Zweiter Zug. Reife Mädchen, niedrige Stirnen, wie flüssiges Blei gleißende Augen. Auf den schwellenden Armen, auf den eisenharten hochstrotzenden Brüsten wiegten sie die Pfähle, die wollüstige Last. Lichtgeprassel, wie eine brennende Fahne, wurde über ihnen geschwungen, steil reckte sich die wehende Glut bis ans Dach, entflammte das deckende Stroh, in Tageshelle schritten die Freudenmädchen, in Perlmutterglanz zitterte ihr üppiges Fleisch.

Asche und bröckliger Zunder wehte herab über den dritten Zug und über den Käfig in der Mitte des Hauses. Greisinnen, von Lüsten und endlosen Liebeslagern zerknitterte Lippen, wurden mit Asche bestreut. Mit ihren, vom Gebären zerfurchten Bäuchen, ihren dürren Schenkeln ritten sie auf den geglätteten Pfählen. In teuflischem Lächeln, aschebestreut, stumm, zogen sie dahin neben dem Tier, das aschebestreut, stumm durch sie hindurchblickte.

Männer, dunkel und in der Fülle ihrer Kraft, kamen in endlosem Zuge. Schon hieb man draußen die Pfähle im ersten Kreis in den Sand des Kampfplatzes, und immer noch wanderten Männer um Nahars Haus, Gäste berauschten Gesichts, mißgeborene und edle.

Ein weißer Papagei, in schimmernder, blendender Rüstung des Gefieders, hoch wie ein Pferd. Der krumme, rosige Schnabel wie eine rote Mondsichel im weißen Gewölk. Auf seinen mächtig aufgeplusterten Federn, von Flaum umwogt, von Daunen bis über die Hüften gestreichelt, ritt ein weißes Mädchen. Die Hände über der nackten Brust gekreuzt, das Haupt an die Herzgrube geschmiegt als schräg abrauschender Welle, zitterte es in Scham. Die Jungfrau, vergraben im Gefieder des ungeheuren Vogels, weiß auf weißem Lager.

Rings um das Haus, rings um die Welt, schlugen sie aus höheren Pfählen den zweiten Kreis ringsum den Kampfplatz.

Draußen erhellte sich ferne das Meer. Im blassen Azur die weiche Küste, der schwere Duft der Gärten, der letzte Hauch des regengrünen Tropenhaines, schwebten zu Nahar.

Berge, Wald und Wasser.

Vor ihren Augen rollte in ehernem Knirschen, von unsichtbarer Kraft langsam geführt, das Götzenbild der fruchtbaren Weiber. Es schleppte sich die schwarze Zeugin der wollüstigen Zeugung. Der schwere Kopf, schattend, ohne Augen, nur von einem ungeheuren Spalt mitten durchrissen. Keine Glieder, der Rumpf, die ungeheuer ausladende Pyramide, mit Brüsten, wie mit Trauben millionenfach umwuchert. Ein Umhang von tausend hängenden Brüsten des Alters in der Tiefe, die Mitte aber ein fester Gurt von tausend hart strotzenden Brüsten der Blüte, aber unzählig, Tropfen an Tropfen geregnet, um den Hals ein Band aus den tropfenförmigen Brüsten der Kinder, der unmündigen Geschlechter, der ungeborenen, dunkel gezeugten Brut. Alles aus Erz, alles schattenzart, glühend von innen rauchendem Feuer. Nelkenduft und Muskatrauch und des Sandelholzes süß schwelende Wolke dem Standbild voran.

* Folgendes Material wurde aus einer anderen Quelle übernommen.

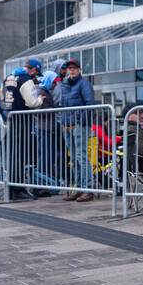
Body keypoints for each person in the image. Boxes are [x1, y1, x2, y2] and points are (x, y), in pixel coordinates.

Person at [58, 59, 96, 202]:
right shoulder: (65, 84)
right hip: (67, 124)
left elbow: (89, 103)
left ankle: (87, 189)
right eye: (69, 68)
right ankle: (79, 188)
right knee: (74, 158)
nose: (72, 70)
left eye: (74, 68)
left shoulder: (84, 83)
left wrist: (80, 120)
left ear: (79, 69)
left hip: (79, 124)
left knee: (81, 157)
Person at [3, 65, 43, 200]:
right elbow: (32, 102)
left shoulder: (9, 77)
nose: (35, 75)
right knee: (19, 155)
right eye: (36, 72)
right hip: (22, 121)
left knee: (11, 155)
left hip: (10, 119)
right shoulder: (25, 79)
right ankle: (18, 189)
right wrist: (40, 100)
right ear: (33, 70)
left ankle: (10, 187)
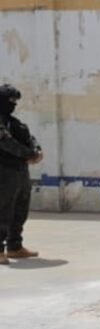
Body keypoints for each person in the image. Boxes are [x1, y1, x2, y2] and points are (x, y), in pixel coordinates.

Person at [0, 84, 44, 265]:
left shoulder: (14, 122)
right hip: (4, 171)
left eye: (15, 101)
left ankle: (15, 246)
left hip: (20, 171)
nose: (13, 104)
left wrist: (37, 150)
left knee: (20, 209)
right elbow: (6, 142)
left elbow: (30, 137)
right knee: (3, 210)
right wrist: (30, 154)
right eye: (10, 101)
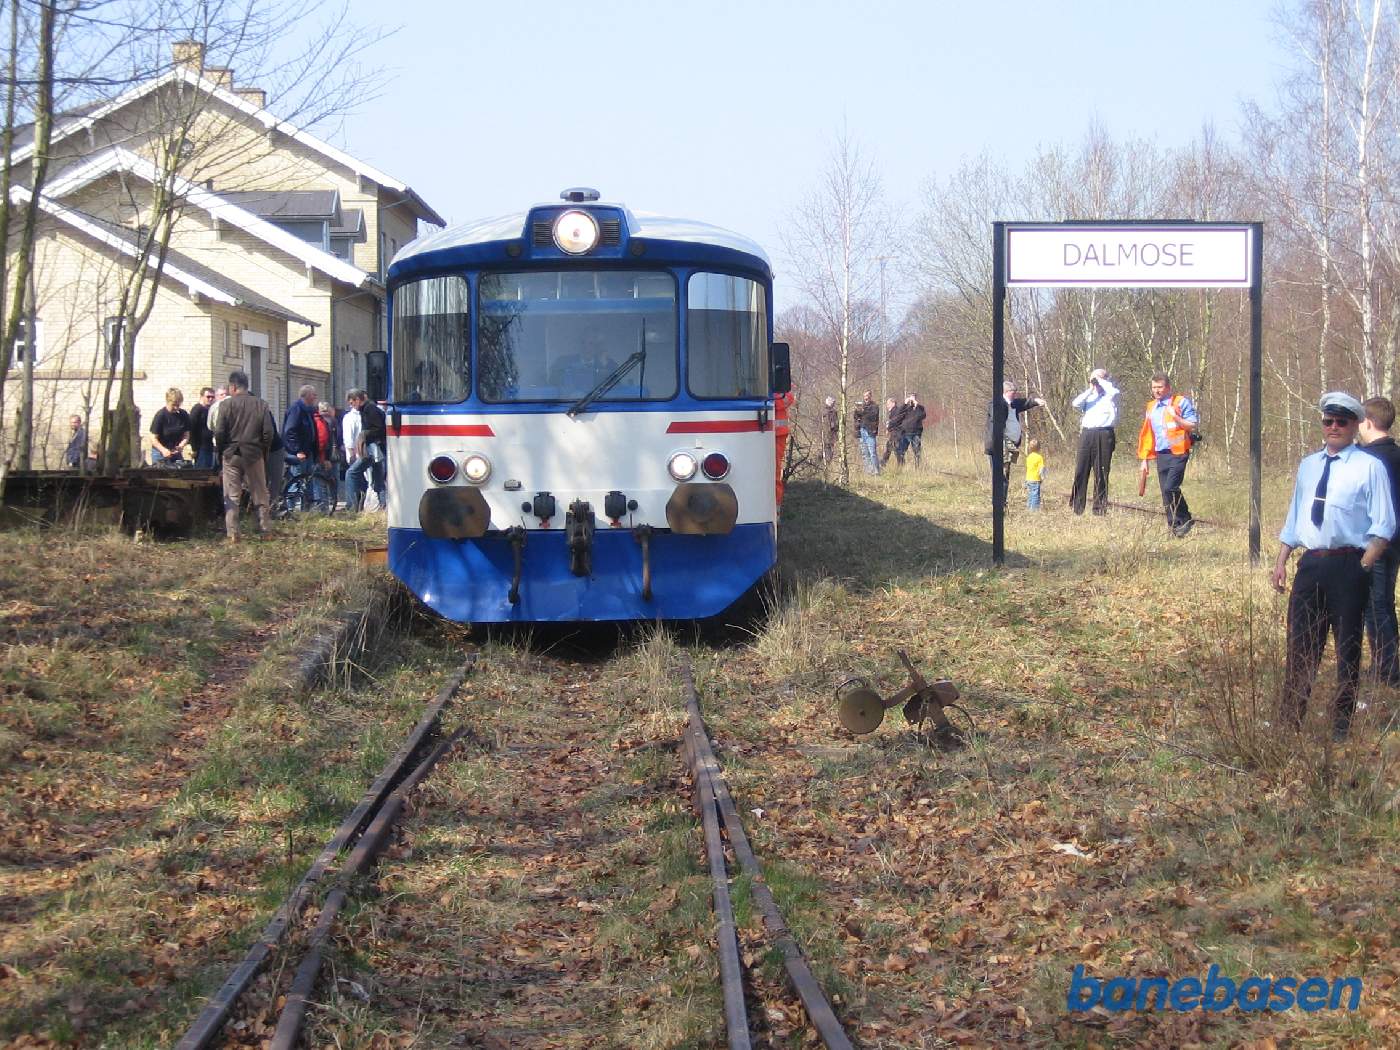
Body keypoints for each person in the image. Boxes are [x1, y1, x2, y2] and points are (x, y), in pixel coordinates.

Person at [1271, 393, 1395, 739]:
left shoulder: (1369, 467)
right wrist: (1281, 561)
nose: (1334, 428)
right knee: (1300, 645)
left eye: (1342, 422)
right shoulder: (1309, 465)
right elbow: (1295, 518)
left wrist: (1364, 566)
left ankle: (1341, 725)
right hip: (1311, 565)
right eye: (1329, 422)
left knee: (1346, 649)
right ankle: (1290, 720)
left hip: (1348, 565)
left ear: (1356, 425)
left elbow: (1383, 526)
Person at [1359, 396, 1400, 684]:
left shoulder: (1368, 460)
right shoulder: (1397, 455)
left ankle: (1388, 669)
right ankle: (1389, 661)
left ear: (1369, 422)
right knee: (1384, 602)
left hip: (1377, 541)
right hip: (1396, 541)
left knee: (1375, 605)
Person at [213, 370, 276, 541]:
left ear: (232, 387)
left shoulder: (226, 405)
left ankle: (233, 533)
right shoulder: (260, 404)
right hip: (254, 453)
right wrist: (263, 450)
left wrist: (221, 451)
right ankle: (264, 530)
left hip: (231, 454)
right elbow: (268, 433)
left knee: (232, 495)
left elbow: (219, 432)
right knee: (260, 493)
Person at [1137, 372, 1198, 537]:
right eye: (1154, 387)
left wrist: (1176, 417)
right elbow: (1147, 435)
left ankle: (1185, 519)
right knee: (1165, 493)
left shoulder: (1180, 402)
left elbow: (1191, 425)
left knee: (1171, 487)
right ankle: (1174, 528)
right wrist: (1144, 460)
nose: (1156, 390)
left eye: (1160, 387)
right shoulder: (1151, 407)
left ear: (1168, 387)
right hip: (1161, 454)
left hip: (1178, 452)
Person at [984, 379, 1046, 509]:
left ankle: (1002, 503)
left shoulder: (1014, 403)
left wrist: (1036, 401)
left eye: (1015, 393)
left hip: (1009, 446)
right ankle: (999, 506)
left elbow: (1025, 402)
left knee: (1005, 476)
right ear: (1005, 393)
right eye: (1012, 393)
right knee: (1000, 477)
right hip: (999, 446)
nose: (1015, 395)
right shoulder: (996, 404)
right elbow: (995, 417)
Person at [1069, 368, 1119, 515]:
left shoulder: (1111, 395)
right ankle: (1077, 506)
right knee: (1081, 470)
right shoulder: (1089, 397)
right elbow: (1075, 404)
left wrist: (1101, 381)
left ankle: (1099, 508)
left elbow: (1113, 391)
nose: (1095, 381)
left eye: (1098, 378)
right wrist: (1090, 389)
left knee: (1101, 472)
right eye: (1093, 378)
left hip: (1104, 434)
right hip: (1087, 433)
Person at [346, 388, 387, 512]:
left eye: (352, 403)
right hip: (376, 450)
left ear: (358, 400)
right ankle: (382, 506)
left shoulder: (370, 410)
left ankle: (352, 507)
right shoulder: (370, 408)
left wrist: (364, 434)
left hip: (372, 450)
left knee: (351, 473)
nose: (351, 406)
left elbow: (379, 429)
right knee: (377, 480)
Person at [282, 384, 322, 510]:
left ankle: (306, 511)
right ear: (306, 396)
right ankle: (290, 510)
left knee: (307, 482)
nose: (315, 397)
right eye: (313, 394)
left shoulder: (308, 410)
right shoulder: (297, 409)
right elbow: (290, 431)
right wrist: (297, 450)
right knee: (296, 481)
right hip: (299, 454)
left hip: (308, 452)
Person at [149, 387, 191, 465]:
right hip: (160, 453)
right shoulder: (161, 415)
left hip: (175, 451)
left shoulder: (183, 414)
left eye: (178, 405)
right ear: (167, 401)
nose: (176, 407)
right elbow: (153, 438)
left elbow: (186, 435)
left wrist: (181, 446)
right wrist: (163, 450)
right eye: (173, 405)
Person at [342, 394, 363, 510]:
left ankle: (352, 505)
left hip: (357, 453)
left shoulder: (352, 417)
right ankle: (357, 504)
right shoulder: (354, 417)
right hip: (358, 452)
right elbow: (349, 438)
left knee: (353, 476)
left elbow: (349, 438)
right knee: (358, 478)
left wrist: (351, 453)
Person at [189, 386, 217, 469]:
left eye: (212, 397)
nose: (210, 399)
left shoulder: (210, 409)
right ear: (201, 397)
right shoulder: (197, 409)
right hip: (201, 448)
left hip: (210, 447)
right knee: (201, 473)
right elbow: (191, 429)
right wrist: (194, 449)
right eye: (208, 397)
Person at [854, 391, 880, 475]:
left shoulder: (875, 406)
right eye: (865, 396)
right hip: (862, 431)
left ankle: (876, 471)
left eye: (867, 396)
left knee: (872, 452)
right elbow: (856, 417)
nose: (866, 398)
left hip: (870, 432)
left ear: (870, 396)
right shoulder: (861, 406)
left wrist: (863, 410)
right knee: (865, 453)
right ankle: (868, 471)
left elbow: (872, 416)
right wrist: (856, 411)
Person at [880, 396, 907, 468]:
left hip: (897, 433)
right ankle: (883, 463)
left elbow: (896, 421)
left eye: (888, 403)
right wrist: (888, 428)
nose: (887, 405)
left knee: (896, 449)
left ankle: (900, 465)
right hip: (894, 433)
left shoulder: (896, 410)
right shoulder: (893, 411)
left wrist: (889, 425)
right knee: (890, 447)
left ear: (893, 403)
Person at [900, 394, 926, 467]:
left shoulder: (920, 408)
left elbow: (922, 416)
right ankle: (901, 466)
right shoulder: (906, 408)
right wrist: (905, 403)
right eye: (911, 398)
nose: (912, 400)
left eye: (913, 398)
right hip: (905, 433)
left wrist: (917, 405)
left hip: (916, 433)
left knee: (917, 452)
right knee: (901, 451)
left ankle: (917, 468)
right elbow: (899, 414)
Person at [1025, 438, 1045, 510]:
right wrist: (1043, 477)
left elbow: (1027, 467)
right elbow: (1042, 469)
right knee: (1035, 495)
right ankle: (1034, 509)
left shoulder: (1028, 457)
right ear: (1039, 448)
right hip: (1035, 479)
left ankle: (1029, 506)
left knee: (1030, 494)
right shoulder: (1039, 457)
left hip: (1028, 479)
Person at [821, 395, 838, 466]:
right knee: (827, 449)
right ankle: (826, 464)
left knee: (830, 449)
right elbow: (828, 425)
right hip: (827, 434)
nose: (834, 404)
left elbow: (836, 423)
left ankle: (827, 464)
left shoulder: (833, 411)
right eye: (833, 402)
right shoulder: (826, 412)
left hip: (831, 434)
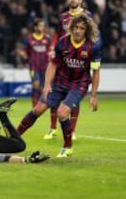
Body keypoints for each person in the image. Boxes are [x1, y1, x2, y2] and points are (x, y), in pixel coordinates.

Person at [17, 14, 101, 157]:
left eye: (82, 28)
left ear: (86, 30)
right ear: (71, 27)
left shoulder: (92, 47)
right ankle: (15, 136)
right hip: (59, 82)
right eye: (75, 27)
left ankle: (67, 147)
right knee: (38, 109)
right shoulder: (62, 42)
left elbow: (96, 72)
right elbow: (53, 63)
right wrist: (47, 85)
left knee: (62, 113)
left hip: (79, 84)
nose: (78, 31)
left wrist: (93, 95)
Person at [44, 0, 93, 140]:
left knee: (74, 95)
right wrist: (52, 48)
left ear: (81, 0)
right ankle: (53, 127)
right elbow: (58, 36)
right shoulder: (63, 17)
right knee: (55, 94)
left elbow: (92, 36)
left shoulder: (87, 16)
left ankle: (72, 130)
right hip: (63, 59)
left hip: (79, 59)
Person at [18, 18, 51, 107]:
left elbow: (50, 50)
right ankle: (35, 106)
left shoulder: (47, 39)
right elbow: (22, 50)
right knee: (36, 84)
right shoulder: (29, 39)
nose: (42, 28)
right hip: (34, 66)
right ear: (35, 27)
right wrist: (23, 54)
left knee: (43, 87)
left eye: (43, 26)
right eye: (40, 26)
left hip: (45, 66)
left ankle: (43, 104)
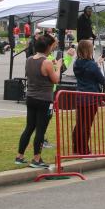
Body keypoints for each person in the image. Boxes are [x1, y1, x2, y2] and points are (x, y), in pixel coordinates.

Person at [15, 34, 61, 169]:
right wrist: (57, 66)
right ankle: (36, 159)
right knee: (40, 129)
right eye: (52, 46)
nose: (54, 48)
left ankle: (20, 156)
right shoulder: (46, 62)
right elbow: (56, 80)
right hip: (44, 99)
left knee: (29, 127)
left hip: (31, 97)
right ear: (48, 47)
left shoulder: (30, 59)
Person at [71, 39, 105, 155]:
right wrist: (97, 65)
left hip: (80, 95)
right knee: (87, 124)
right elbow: (101, 79)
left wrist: (96, 64)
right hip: (91, 97)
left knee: (80, 123)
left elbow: (88, 72)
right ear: (88, 50)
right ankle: (84, 149)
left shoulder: (77, 63)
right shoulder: (91, 65)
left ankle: (76, 147)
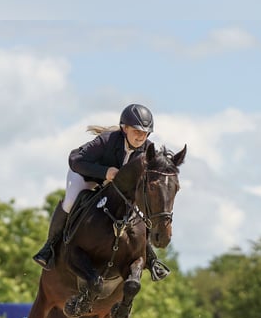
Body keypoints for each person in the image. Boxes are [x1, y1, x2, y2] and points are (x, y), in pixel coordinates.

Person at [32, 103, 169, 280]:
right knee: (70, 201)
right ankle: (49, 247)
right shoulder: (107, 140)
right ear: (124, 128)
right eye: (137, 131)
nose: (141, 137)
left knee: (142, 210)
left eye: (145, 133)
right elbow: (75, 160)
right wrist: (105, 172)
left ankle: (151, 258)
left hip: (115, 187)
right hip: (86, 176)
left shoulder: (148, 149)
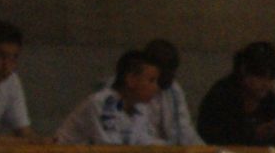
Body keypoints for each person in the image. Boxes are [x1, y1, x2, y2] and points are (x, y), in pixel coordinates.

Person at [58, 48, 195, 147]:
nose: (156, 87)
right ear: (131, 80)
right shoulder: (104, 103)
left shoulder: (140, 108)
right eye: (151, 80)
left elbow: (144, 144)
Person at [197, 42, 275, 147]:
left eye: (270, 78)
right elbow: (215, 137)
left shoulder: (269, 100)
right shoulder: (222, 95)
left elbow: (274, 125)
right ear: (244, 71)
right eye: (260, 77)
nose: (266, 84)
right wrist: (253, 135)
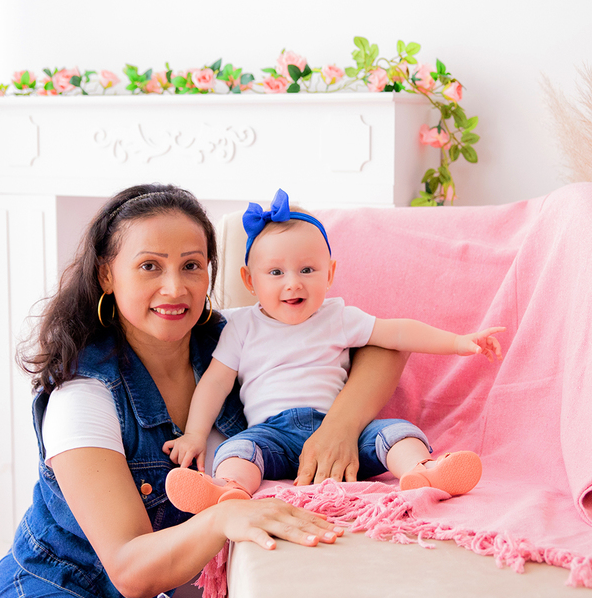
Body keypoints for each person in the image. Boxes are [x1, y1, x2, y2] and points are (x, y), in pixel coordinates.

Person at [0, 184, 411, 598]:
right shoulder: (84, 394)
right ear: (106, 274)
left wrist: (337, 429)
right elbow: (131, 569)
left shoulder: (231, 338)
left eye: (191, 265)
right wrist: (224, 516)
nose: (175, 287)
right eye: (149, 267)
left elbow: (384, 345)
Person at [162, 189, 503, 514]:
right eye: (276, 272)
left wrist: (459, 343)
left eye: (307, 270)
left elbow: (397, 331)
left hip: (340, 430)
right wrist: (194, 434)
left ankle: (423, 470)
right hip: (271, 433)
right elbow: (215, 384)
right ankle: (228, 488)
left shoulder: (337, 317)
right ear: (250, 281)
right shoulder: (241, 326)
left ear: (330, 274)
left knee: (395, 431)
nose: (293, 283)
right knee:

Aus dem menschenlosen, ehern gemauerten Standbild rauschte Gesang:

Eingekerkerter Tiger, und du zertrümmerst nicht deinen Kerker?
Grauer Tiger, von Läusen zernagt, und du kannst sie nicht nagen?
Tiger mit der Fünffingertatze, die Krallen zerschnitten,
die Zähne zerbricht dir der Büffel.
Tiger mit den zwei Kindern am Herzen, wer wird dein Herz essen mit den zwei Kindern?
Kein Mann wird auf dich springen, und du wirst nichts mehr tragen.
Der schwarze Büffel wird auf dich springen, den schwarzen Büffel wirst du tragen.
Kein Mann wird auf dich springen, und du wirst nichts mehr tragen.
Der weiße Fürst wird auf dich springen, den weißen Fürsten wirst du tragen.
Wer hat Tiere getötet? Nahar wird ein Tier töten.
Wer hat Menschen getötet? Der Mensch wird dich töten.
Im Morgendunst des neuen Tages schlug man die dritte Reihe von Pfählen, den dritten Kreis um den Platz. Es erbebte die Erde, es erbebte Nahars Herz.